Jeoloji Mühendisleri Odası Burdur Şube Başkanı Hüseyin Tarhan 1-7 Mart deprem hatası dolayısıyla bir basın bülteni yayınladı Bültende şu görüşlere yer verildi; Ülkemize 1-7 Mart tarihleri Deprem Haftası olarak adlandırılmaktadır. Aslında Türkiye gibi depremlerin sıkça yaşandığı bir ülkede Depremin bir hafta değil aylarca konuşulması gerekir. Depremin önemi sadece deprem yaşandığında hatırlanır ve kısa süre içinde unutulursa sadece 1-7 Mart arası deprem üzerinde konuşmak bir sonuç vermez.
Ocak 2020 başından başlayarak başta Akhisar, sonra Elazığ, ardından Van ve İzmir’de yaşanan depremler ülkenin Deprem Ülkesi olduğunun, deprem üreten çok sayıda aktif fayın olduğunun açık belgesi niteliğindedir.

Dünyada yaşanan depremlerin benzerlerinde can kaybı ve yaralanma olmazken, ülkemizde bu büyüklükteki depremlerde çok sayıda vatandaşımızı deprem nedeni ile kaybetmek, bir o kadarının yaralanması oldukça üzücüdür. Gelişmiş ülkelerin Deprem ve Depreme neden olan Aktif Fayların geçtiği yerler ile aldıkları önlemler ülkemizde yok sayılmaktadır.

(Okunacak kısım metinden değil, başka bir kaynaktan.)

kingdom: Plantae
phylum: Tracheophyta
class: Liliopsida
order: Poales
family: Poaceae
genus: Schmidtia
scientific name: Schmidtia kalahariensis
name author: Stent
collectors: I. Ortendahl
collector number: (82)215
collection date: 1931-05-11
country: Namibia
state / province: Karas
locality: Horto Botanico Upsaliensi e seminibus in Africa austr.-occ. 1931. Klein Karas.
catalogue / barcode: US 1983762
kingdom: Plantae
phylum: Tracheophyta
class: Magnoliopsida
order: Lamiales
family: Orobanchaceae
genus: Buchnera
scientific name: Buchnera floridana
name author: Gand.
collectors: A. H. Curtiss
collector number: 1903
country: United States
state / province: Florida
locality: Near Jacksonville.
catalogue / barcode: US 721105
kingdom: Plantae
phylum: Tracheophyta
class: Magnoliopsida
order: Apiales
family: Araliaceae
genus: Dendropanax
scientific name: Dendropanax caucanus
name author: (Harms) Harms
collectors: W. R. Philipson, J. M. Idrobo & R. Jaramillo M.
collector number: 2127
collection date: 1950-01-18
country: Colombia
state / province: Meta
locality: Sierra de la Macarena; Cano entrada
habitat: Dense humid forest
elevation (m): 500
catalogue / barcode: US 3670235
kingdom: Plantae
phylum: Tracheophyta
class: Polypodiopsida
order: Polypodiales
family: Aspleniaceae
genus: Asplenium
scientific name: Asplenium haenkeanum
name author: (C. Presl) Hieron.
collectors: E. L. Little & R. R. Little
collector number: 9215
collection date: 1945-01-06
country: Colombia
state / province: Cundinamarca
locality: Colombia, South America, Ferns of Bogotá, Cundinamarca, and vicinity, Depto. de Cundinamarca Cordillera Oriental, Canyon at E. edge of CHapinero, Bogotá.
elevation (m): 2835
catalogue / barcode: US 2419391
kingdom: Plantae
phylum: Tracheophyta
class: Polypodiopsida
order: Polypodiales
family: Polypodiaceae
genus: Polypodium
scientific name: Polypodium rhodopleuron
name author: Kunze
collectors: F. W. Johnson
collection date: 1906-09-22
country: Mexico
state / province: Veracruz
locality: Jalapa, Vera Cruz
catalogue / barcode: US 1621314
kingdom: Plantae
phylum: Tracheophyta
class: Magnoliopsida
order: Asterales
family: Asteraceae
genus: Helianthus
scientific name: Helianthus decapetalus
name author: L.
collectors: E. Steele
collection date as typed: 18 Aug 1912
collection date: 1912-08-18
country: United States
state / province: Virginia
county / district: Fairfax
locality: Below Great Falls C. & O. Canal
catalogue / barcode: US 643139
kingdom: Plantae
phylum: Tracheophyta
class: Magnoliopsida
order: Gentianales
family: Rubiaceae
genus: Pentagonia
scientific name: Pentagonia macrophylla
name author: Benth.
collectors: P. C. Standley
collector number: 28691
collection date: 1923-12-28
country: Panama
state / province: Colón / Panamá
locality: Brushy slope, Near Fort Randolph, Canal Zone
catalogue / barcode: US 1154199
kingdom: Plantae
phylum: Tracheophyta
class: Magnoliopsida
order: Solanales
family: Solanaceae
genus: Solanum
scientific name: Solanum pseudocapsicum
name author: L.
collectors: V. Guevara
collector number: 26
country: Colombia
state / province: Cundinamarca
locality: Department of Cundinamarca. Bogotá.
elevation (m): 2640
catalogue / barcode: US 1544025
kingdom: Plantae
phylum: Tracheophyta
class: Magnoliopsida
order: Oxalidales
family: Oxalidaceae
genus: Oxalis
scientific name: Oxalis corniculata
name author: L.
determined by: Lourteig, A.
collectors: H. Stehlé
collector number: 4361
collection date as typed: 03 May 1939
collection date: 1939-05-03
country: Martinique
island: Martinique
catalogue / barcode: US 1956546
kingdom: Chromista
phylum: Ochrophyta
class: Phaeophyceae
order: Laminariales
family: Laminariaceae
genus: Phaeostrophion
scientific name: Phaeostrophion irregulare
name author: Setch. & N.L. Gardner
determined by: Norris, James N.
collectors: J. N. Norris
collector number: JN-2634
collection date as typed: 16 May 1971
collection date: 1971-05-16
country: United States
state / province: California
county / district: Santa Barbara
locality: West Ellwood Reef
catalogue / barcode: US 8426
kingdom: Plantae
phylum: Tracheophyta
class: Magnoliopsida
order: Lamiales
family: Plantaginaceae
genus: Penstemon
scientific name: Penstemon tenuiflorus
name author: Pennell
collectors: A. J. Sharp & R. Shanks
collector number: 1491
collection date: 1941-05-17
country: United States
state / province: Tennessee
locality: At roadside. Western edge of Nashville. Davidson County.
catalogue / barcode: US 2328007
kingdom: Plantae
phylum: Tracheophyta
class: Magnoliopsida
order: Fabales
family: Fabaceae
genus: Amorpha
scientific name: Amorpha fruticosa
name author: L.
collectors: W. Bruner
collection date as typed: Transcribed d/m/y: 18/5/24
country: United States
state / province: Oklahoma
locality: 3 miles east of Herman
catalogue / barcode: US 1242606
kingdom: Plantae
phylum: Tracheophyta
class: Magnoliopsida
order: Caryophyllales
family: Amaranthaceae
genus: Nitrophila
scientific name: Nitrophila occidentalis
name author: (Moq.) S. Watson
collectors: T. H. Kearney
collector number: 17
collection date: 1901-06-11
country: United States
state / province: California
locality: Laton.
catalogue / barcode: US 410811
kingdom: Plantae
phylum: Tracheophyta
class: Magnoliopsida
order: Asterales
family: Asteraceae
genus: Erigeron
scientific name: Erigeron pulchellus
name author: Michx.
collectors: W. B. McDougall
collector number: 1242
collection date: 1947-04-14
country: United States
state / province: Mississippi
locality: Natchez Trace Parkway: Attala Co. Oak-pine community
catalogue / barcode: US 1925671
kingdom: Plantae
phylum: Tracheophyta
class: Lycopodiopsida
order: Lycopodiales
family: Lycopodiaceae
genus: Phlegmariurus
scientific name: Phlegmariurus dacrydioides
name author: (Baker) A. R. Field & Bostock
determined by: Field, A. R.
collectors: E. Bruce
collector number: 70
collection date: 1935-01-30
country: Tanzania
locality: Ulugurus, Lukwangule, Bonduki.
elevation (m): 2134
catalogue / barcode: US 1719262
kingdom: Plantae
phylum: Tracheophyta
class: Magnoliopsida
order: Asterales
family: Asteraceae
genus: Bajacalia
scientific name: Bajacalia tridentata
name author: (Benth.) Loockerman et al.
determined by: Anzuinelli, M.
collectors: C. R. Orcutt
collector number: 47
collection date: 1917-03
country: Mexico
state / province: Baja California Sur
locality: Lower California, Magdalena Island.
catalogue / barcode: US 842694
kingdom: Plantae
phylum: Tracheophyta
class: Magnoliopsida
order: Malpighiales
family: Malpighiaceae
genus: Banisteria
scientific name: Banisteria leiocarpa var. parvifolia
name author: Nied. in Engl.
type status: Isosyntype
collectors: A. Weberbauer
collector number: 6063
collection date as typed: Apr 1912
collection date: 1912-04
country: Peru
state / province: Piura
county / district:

Ülkemizde en az 18 büyük yerleşim yeri aktif fayların üzerindedir. Biz jeoloji mühendisleri odası olarak yıllardır bu konularda gerekli önlemlerin alınmasını istemekteyiz. Bahsedilen 18 yerleşim yerinin içinde maalesef ki Burdurumuz da vardır.

Jeoloji Mühendisleri Odası olarak, bir doğa olayı olan depremlerin afete dönüşmemesinin ayrıca deprem zararlarının azaltılmasının mümkün olduğunu bir kez daha vurguluyoruz. Doğa kaynaklı bir olayı afete dönüştüren en önemli etmenlerden birisi yapının oturduğu zeminlerin jeolojik ve jeoteknik özelliklerinin belirlenmesi ve değerlendirilmesidir. Bu işlemlerin de ancak jeoloji mühendisleri tarafından yerine getirilebileceğini ifade etmekteyiz.

Konuya ilişkin atılacak ilk ve en önemli adım yerelde kentimizin jeolojik yapısını ve depreme sebep olabilecek yapıları çok iyi tespit etmektir.  Bu konu ile ilgili olarak, Burdur Belediyesi'nde Jeoloji Hizmetleri Müdürlüğü`nün kurulması büyük önem taşımaktadır. Kurulan müdürlük Depremler konusunda kentimize ciddi katkı sağlayacağı gibi süregelen kuraklık yani kentimizin su problemi, sel alanlarının belirlenmesi, imarlı alanlarımızdaki jeolojik ve jeoteknik sorunlar gibi birçok problemin önüne geçilmesinde çok önemli rol oynayacaktır.